Teachers attacked by pupils
Four out of 10 teachers have experienced violence from pupils at school.
According to a survey by Association of Teachers and Lecturers (ATL) of more than 1,000 educators, many said they have been met with physical violence in the classroom.
This includes students kicking, punching, spitting and even using weapons towards them.
It also found many more had to deal with insults, threats, bullying and harassment.
Nine out of 10 had to deal with challenging behaviour, such as swearing or shouting, in the past year, with more than half having an object thrown at them.
A Department for Education spokesman said: "Teachers and school staff have a right to feel safe while doing their jobs and violence towards them is completely unacceptable.
"We have taken decisive action to put teachers back in charge of the classroom by giving them the powers they need to tackle poor behaviour and discipline.
"We have scrapped 'no touch' rules that stopped teachers removing disruptive pupils from classrooms, and ensured schools' decisions on exclusions can no longer be overruled."

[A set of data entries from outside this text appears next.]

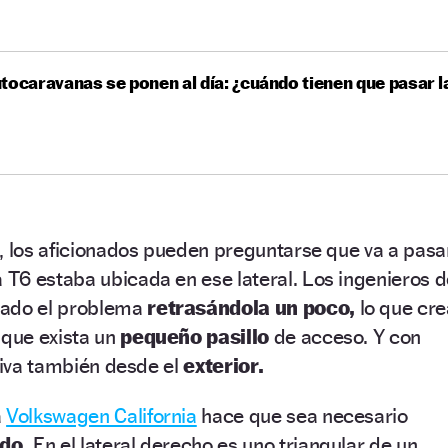
tocaravanas se ponen al día: ¿cuándo tienen que pasar l
, los aficionados pueden preguntarse que va a pasa
 T6 estaba ubicada en ese lateral. Los ingenieros 
tado el problema
retrasándola un poco,
lo que cre
 que exista un
pequeño pasillo
de acceso. Y con
ativa también desde el
exterior.
a
Volkswagen California
hace que sea necesario
ldo.
En el lateral derecho es uno triangular de un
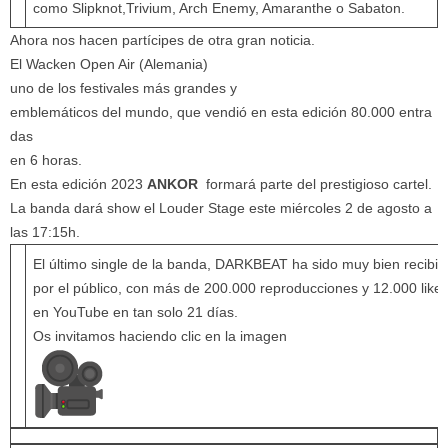
como Slipknot,Trivium, Arch Enemy, Amaranthe o Sabaton.
Ahora nos hacen partícipes de otra gran noticia.
El Wacken Open Air (Alemania)
uno de los festivales más grandes y
emblemáticos del mundo, que vendió en esta edición 80.000 entra
das
en 6 horas.
En esta edición 2023
ANKOR
formará parte del prestigioso cartel.
La banda dará show el Louder Stage este miércoles 2 de agosto a
las 17:15h.
El último single de la banda, DARKBEAT ha sido muy bien recibi
por el público, con más de 200.000 reproducciones y 12.000 like
en YouTube en tan solo 21 días.
Os invitamos haciendo clic en la imagen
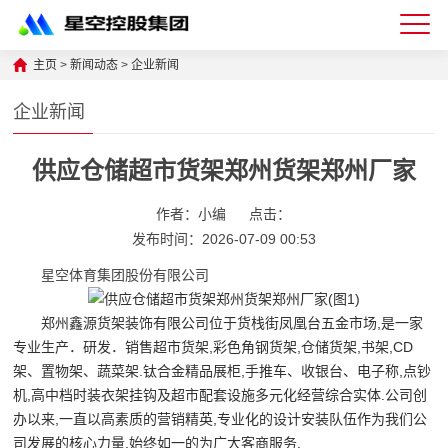
星
主页
>
新闻动态
>
企业新闻
空
企业新闻
体
供应仓储超市货架郑州货架郑州厂家
育
科
作者：小编
点击：
技
发布时间：2026-07-09 00:53
有
星空体育集团股份有限公司
限
郑州鑫源货架装饰有限公司位于货栈街凤凰台五金市场,是一家
公
专业生产．研发．销售超市货架,彩色角钢货架,仓储货架,书架,CD
架、置物架、蔬菜架.钛合金精品展柜,手推车、收银台、电子称,点钞
司-
机,高中档时装衣架挂钩及超市配套设施多元化经营综合实体.公司创
仓
办以来,一直以高素质的营销精英,专业化的设计安装队伍作为我们公
司发展的核心力量,始终如一的为广大客商服务.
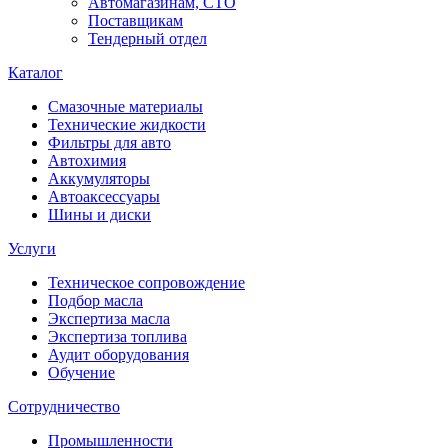
Автомагазинам, СТО
Поставщикам
Тендерный отдел
Каталог
Смазочные материалы
Технические жидкости
Фильтры для авто
Автохимия
Аккумуляторы
Автоаксессуары
Шины и диски
Услуги
Техническое сопровождение
Подбор масла
Экспертиза масла
Экспертиза топлива
Аудит оборудования
Обучение
Сотрудничество
Промышленности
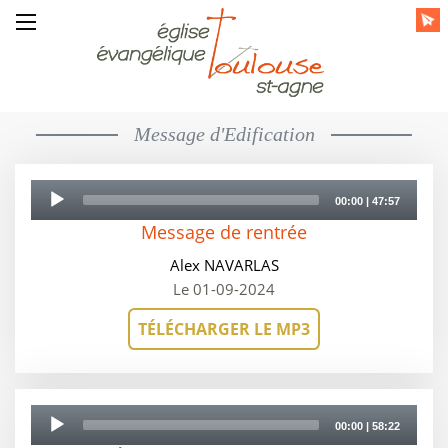
Message d'Edification
Audio
Player
00:00
|
47:57
Message de rentrée
Alex NAVARLAS
Le 01-09-2024
TÉLÉCHARGER LE MP3
Audio
Player
00:00
|
58:22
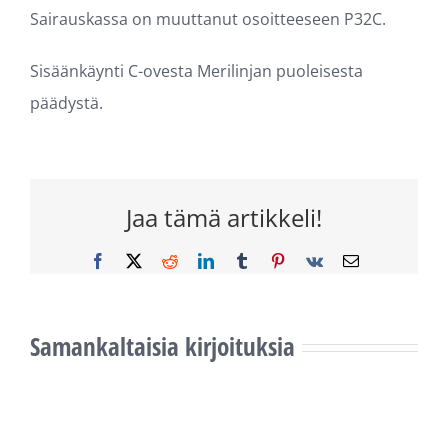
Sairauskassa on muuttanut osoitteeseen P32C.
Sisäänkäynti C-ovesta Merilinjan puoleisesta
päädystä.
Jaa tämä artikkeli!
Facebook
X
Reddit
LinkedIn
Tumblr
Pinterest
Vk
Sähköposti
Samankaltaisia kirjoituksia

The top reason for children being aggressive, challenging or disruptive is thought to be lack of boundaries and manners at home.
School staff also thought that relationship breakdown within a family and a lack of positive role models were key reasons for poor behaviour.
According to a research carried out last year, mums and dads still believe manners are the most important life skill children must learn.
A survey by Chessington World of Adventures found the topping the list was teaching children to say please and thank you.
Life skills such as how to negotiate, avoiding unnecessary dramas and offering a firm handshake also ranked highly.